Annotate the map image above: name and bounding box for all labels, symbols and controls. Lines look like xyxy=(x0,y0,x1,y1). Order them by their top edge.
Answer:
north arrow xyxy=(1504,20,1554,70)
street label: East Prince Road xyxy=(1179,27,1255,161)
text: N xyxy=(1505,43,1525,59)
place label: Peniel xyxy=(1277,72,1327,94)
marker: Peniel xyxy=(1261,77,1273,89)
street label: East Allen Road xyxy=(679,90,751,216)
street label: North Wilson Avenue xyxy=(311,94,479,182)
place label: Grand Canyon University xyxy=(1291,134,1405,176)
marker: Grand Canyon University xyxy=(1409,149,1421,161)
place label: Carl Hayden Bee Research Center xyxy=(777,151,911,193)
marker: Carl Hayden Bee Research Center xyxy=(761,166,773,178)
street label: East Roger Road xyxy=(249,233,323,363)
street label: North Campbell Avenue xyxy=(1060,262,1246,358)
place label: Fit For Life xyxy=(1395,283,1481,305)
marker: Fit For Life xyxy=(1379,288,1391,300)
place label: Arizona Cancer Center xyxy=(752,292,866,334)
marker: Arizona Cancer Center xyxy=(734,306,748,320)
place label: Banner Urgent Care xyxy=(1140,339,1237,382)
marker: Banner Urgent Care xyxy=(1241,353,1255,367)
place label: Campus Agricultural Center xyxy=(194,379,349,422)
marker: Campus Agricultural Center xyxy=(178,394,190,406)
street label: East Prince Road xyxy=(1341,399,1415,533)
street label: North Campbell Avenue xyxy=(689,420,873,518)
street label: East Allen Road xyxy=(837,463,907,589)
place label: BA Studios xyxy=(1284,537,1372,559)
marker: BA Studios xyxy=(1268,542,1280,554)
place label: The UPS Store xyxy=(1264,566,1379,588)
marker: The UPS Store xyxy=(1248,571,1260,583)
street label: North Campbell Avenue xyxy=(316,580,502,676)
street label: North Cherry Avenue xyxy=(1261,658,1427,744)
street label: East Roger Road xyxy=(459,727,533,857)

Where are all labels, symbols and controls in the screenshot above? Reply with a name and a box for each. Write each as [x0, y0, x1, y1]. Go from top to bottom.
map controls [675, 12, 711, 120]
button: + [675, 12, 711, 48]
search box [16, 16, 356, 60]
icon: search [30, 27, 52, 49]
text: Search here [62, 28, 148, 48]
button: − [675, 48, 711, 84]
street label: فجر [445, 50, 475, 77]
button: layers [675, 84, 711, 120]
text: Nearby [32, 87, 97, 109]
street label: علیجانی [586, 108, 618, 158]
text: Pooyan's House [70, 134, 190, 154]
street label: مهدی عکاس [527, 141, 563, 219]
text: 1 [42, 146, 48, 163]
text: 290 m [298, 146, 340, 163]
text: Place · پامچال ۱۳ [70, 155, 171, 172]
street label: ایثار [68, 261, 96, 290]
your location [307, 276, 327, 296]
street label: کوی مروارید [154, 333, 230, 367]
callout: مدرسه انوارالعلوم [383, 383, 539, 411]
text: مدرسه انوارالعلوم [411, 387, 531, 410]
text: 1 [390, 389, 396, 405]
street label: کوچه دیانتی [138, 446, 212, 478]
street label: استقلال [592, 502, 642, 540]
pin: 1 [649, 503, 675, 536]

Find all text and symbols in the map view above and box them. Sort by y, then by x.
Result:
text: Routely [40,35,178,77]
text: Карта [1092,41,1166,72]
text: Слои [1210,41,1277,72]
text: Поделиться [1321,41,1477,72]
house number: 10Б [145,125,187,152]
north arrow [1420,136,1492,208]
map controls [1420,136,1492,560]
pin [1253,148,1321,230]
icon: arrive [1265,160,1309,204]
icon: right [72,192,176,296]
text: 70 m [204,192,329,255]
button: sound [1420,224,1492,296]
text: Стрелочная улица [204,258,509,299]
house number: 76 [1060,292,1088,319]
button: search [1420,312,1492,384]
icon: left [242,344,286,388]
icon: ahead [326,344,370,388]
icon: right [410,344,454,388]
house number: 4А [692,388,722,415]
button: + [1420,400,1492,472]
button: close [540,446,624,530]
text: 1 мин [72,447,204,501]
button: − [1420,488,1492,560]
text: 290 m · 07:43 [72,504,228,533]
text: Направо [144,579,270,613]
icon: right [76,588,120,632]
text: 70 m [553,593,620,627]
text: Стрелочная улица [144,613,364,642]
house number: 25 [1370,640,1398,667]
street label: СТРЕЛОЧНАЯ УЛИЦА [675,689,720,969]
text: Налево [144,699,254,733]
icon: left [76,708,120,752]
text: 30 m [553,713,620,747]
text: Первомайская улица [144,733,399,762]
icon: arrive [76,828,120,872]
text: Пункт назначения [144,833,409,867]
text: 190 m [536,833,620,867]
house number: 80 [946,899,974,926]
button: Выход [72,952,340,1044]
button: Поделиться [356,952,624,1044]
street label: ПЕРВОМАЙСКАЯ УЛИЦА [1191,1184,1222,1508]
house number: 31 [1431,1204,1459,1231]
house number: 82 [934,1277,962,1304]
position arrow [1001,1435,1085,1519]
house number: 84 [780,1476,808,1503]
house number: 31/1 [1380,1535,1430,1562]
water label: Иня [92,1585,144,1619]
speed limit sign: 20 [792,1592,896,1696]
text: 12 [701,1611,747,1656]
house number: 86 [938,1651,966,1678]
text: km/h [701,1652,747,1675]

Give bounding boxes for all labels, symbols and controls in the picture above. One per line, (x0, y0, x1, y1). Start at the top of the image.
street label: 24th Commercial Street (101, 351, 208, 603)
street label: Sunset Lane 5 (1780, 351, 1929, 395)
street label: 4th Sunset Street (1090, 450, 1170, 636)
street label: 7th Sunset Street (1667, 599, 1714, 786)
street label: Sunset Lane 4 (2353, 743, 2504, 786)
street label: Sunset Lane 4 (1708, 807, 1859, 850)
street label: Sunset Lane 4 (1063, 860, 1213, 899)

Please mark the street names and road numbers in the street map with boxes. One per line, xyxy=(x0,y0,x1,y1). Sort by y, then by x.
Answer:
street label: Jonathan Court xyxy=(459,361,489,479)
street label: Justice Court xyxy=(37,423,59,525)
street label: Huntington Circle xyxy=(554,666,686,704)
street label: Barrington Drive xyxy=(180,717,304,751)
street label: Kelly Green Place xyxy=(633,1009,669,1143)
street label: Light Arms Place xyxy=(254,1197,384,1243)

- - - - - - -

Task prompt: Where does the string "Lane" occur in the data above? Copy every line that holds it.

Response to this exercise:
street label: Sunset Lane 5 (1780, 351, 1929, 395)
street label: Sunset Lane 4 (2353, 743, 2504, 786)
street label: Sunset Lane 4 (1708, 807, 1859, 850)
street label: Sunset Lane 4 (1063, 860, 1213, 899)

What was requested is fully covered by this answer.